When this task is required

This task is required when:
  • A liability is flagged with an exclusion reason such as “Paid Before Closing” or similar, and
  • The underwriter plans to remove or reduce the liability from the borrower’s qualifying obligations based on a payoff or principal reduction.
Common use cases include:
  • Paying off a credit card, personal loan, or auto loan before or at closing.
  • Reducing a balance to a point where guidelines treat the debt differently (for example, an installment loan with only a few payments remaining).

Why this task is required

Lenders must avoid understating the borrower’s obligations. Proof that the liability has been paid off or paid down ensures:
  • The current balance and payment used for DTI are accurate.
  • Any planned payoff at or before closing is properly documented and executed.
  • The loan complies with agency, investor, and internal policy regarding treatment of recently paid debts.
Without clear documentation, the lender may have to:
  • Include the full prior payment in DTI, or
  • Delay closing until acceptable proof is provided.

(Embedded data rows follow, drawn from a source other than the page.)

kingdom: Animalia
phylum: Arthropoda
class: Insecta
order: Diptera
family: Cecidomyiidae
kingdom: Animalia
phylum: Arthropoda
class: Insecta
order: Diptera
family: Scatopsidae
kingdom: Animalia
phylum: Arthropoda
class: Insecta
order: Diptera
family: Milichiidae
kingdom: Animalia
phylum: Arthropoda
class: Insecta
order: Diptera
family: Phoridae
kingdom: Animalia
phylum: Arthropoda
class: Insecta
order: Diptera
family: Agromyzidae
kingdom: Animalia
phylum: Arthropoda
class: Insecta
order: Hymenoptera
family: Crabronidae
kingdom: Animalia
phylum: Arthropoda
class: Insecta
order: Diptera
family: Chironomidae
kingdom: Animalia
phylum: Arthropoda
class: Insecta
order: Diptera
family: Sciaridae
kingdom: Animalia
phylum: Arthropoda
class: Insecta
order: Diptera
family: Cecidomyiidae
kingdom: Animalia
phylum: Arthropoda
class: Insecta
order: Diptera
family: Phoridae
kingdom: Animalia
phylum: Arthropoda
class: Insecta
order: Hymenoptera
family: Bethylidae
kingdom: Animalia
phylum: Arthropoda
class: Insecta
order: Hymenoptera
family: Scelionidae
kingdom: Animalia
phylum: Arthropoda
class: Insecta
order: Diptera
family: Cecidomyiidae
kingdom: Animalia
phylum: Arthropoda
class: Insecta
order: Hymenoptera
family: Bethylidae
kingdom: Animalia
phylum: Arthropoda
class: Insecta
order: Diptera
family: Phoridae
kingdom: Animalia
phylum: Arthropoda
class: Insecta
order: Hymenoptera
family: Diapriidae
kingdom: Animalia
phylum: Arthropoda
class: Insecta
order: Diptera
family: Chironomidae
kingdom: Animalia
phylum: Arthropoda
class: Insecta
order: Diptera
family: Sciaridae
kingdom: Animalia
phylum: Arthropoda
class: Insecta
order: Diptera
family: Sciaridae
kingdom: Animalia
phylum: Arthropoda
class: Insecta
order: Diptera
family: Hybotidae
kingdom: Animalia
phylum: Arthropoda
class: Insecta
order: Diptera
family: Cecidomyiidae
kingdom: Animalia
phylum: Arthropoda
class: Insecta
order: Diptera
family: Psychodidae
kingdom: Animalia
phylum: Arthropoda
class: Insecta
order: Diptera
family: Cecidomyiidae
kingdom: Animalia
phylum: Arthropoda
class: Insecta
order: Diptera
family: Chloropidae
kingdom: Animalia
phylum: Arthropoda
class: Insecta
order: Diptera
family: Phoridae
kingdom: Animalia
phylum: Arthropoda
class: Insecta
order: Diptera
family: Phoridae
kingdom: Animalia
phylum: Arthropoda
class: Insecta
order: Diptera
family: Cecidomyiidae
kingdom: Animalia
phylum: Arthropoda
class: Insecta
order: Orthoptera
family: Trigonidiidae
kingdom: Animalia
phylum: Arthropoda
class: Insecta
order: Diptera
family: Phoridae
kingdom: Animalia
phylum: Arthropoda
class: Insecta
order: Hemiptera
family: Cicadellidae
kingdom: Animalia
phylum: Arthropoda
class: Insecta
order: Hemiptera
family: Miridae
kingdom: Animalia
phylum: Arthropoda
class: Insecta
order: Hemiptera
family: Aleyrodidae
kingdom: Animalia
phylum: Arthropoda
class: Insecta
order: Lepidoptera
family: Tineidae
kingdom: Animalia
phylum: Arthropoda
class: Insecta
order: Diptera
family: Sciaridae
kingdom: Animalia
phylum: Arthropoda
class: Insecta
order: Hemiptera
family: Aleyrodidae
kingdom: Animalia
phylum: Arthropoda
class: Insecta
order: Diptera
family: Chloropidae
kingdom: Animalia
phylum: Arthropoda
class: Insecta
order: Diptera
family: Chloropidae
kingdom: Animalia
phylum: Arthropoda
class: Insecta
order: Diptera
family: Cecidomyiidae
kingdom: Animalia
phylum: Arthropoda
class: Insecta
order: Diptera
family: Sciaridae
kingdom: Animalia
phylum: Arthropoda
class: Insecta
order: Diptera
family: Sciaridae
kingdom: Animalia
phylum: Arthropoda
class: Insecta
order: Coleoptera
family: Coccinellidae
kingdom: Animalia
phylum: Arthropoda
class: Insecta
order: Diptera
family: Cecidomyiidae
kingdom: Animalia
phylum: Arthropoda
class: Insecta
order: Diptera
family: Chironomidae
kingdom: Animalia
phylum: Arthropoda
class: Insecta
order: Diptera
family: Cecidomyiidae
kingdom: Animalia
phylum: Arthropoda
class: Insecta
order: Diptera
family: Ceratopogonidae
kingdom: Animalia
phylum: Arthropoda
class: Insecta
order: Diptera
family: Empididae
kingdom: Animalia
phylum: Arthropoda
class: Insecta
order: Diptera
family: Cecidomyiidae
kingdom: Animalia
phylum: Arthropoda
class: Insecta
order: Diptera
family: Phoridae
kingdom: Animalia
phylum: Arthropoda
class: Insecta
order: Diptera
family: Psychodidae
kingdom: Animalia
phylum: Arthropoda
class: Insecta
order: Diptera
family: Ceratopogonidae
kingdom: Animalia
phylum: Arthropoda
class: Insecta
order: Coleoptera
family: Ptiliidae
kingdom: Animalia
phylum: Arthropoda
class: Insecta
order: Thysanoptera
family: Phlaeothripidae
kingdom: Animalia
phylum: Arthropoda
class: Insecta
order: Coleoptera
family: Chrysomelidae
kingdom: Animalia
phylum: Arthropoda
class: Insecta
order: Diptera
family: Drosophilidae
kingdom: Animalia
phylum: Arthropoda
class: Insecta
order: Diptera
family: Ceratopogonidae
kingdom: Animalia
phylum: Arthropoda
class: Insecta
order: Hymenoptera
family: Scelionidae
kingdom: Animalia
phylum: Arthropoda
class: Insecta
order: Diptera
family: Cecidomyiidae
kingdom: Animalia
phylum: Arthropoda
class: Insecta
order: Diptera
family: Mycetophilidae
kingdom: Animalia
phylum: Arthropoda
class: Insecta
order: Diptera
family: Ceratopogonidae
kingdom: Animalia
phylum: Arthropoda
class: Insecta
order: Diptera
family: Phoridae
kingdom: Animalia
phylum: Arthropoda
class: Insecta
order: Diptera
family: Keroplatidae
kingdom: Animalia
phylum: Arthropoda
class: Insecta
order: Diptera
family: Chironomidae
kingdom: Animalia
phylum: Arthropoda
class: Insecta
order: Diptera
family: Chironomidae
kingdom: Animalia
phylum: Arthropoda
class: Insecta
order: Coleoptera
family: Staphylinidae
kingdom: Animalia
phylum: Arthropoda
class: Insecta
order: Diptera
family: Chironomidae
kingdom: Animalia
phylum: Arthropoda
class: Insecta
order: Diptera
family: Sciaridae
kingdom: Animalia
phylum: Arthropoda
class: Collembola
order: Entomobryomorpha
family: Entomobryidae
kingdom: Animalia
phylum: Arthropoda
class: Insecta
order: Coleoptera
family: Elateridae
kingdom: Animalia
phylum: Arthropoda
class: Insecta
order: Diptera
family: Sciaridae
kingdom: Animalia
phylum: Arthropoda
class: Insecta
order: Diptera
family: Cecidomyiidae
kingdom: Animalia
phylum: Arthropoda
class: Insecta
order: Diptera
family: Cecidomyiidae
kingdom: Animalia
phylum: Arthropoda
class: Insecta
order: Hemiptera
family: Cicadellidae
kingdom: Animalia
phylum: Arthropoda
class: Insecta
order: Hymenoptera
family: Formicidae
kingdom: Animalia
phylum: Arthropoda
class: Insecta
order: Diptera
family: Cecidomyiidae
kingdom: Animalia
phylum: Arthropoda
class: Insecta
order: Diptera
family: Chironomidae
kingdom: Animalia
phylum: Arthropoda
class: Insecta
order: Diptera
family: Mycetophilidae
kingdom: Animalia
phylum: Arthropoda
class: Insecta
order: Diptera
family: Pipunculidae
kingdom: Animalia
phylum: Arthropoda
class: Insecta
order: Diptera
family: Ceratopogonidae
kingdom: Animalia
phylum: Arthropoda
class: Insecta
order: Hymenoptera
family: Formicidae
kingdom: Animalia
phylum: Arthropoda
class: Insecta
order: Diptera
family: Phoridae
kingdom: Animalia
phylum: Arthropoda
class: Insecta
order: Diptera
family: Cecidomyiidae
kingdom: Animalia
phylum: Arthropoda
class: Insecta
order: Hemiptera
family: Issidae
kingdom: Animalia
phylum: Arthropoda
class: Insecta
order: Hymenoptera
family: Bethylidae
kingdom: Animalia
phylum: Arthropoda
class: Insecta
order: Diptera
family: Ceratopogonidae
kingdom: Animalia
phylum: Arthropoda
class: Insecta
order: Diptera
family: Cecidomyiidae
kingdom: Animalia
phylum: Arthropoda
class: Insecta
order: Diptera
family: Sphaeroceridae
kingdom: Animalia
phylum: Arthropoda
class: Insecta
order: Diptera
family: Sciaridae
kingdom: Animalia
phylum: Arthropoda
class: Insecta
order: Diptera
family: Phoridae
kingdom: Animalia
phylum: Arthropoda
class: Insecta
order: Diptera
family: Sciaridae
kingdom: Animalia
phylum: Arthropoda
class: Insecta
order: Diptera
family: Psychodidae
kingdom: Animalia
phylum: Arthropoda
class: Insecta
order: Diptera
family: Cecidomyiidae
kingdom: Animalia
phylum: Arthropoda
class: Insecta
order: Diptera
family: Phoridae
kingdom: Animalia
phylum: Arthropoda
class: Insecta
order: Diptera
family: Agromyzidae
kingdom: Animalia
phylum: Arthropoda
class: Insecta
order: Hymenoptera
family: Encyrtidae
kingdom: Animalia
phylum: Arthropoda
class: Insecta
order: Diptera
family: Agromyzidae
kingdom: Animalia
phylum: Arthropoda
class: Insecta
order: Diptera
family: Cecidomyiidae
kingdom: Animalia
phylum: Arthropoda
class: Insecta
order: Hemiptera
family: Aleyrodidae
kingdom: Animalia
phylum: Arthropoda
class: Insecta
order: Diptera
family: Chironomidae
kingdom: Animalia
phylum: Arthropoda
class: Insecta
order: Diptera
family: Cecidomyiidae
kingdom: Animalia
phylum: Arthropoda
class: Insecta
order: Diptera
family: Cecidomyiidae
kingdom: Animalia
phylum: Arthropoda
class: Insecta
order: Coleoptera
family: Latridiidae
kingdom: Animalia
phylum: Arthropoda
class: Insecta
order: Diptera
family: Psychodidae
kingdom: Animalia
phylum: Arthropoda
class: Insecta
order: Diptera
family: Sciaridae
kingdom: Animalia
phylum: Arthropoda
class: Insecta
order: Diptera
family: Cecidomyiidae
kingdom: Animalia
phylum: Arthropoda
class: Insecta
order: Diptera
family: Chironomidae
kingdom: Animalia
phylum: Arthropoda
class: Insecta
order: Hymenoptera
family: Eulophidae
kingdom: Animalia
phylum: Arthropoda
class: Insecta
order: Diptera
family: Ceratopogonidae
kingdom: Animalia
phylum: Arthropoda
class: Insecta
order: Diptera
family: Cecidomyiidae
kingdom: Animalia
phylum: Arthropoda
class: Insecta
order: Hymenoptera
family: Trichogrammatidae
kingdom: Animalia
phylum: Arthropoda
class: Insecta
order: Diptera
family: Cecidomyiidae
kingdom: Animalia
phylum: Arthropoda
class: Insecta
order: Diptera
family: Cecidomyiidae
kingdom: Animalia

Documents needed to resolve this task

To satisfy this task, provide:
  • Evidence of payoff or reduction, such as:
    • A paid-in-full letter,
    • A final account statement showing a zero balance, or
    • An updated statement reflecting the new, lower balance and payment.
  • If the payoff or paydown was recently made, also provide:
    • Proof of the payment transaction, such as bank statements, wire confirmations, or receipts showing amount, date, and payee.
These documents allow the underwriter to confidently reflect the post-payoff liability position in the borrower’s qualifying ratios.